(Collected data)
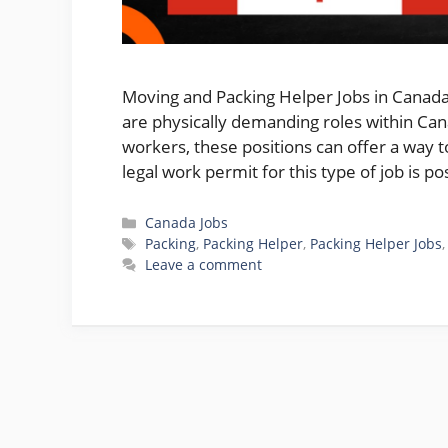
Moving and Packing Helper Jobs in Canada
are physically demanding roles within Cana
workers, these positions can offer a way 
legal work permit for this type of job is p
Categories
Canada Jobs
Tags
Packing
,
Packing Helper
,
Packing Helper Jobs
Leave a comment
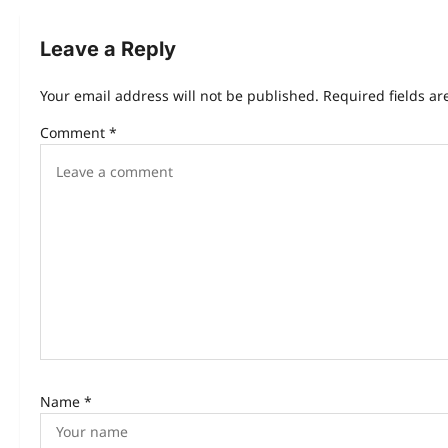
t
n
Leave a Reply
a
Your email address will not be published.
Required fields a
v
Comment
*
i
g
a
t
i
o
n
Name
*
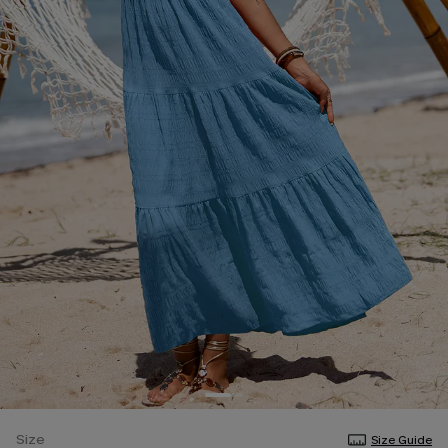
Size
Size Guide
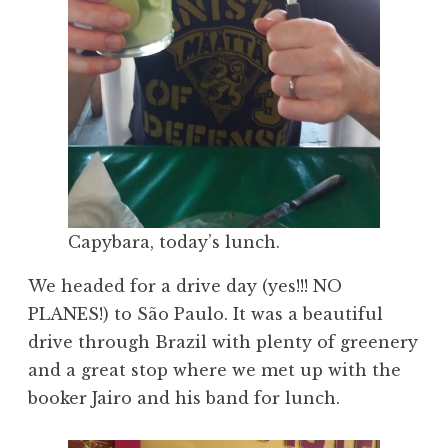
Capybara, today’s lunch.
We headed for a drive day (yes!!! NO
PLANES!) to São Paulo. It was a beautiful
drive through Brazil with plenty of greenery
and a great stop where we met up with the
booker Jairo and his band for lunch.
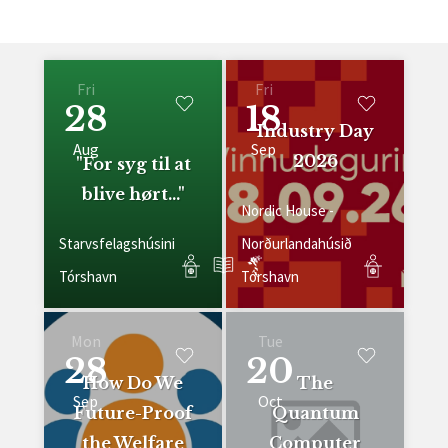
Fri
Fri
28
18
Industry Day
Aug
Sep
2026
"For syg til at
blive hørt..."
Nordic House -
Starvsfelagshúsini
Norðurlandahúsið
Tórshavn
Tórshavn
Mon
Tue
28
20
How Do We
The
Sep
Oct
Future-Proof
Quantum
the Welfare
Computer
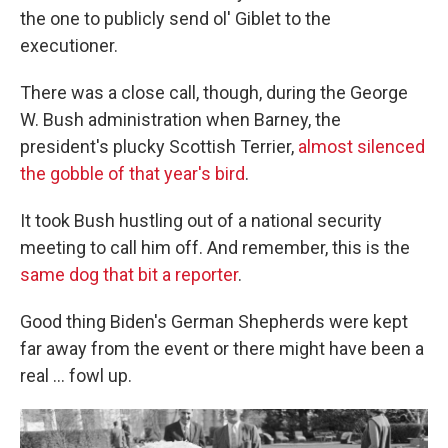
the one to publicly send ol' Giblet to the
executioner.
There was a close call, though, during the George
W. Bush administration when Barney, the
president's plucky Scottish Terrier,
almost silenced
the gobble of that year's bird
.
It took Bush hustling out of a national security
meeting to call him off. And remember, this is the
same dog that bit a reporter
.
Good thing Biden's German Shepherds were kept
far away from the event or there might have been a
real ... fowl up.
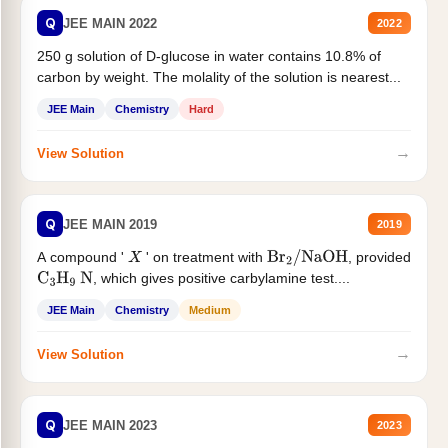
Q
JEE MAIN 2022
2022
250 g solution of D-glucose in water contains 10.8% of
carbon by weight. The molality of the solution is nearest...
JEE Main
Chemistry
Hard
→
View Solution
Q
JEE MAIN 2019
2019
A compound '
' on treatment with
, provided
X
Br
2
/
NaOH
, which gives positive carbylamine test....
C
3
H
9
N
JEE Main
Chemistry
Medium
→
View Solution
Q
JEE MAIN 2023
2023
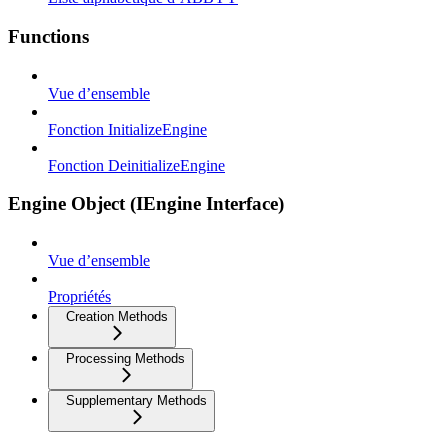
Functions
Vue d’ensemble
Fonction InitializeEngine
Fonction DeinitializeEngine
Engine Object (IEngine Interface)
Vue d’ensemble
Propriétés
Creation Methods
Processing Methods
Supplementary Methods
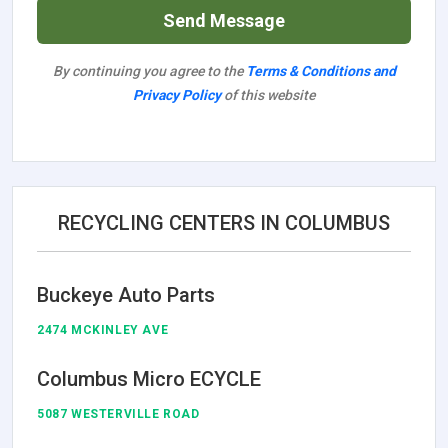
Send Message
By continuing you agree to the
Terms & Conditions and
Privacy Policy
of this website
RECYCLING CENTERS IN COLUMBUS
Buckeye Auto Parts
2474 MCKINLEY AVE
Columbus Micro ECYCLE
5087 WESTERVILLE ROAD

> **Requirement**:
Rewrite the rows in the stretch from the line containing "the one to publicly send ol' Giblet to the" through the line containing "real ... fowl up.", replacing "executioner" with "chopping block" and leaving everything else unchanged.

> **Written answer**:
the one to publicly send ol' Giblet to the
chopping block.
There was a close call, though, during the George
W. Bush administration when Barney, the
president's plucky Scottish Terrier,
almost silenced
the gobble of that year's bird
.
It took Bush hustling out of a national security
meeting to call him off. And remember, this is the
same dog that bit a reporter
.
Good thing Biden's German Shepherds were kept
far away from the event or there might have been a
real ... fowl up.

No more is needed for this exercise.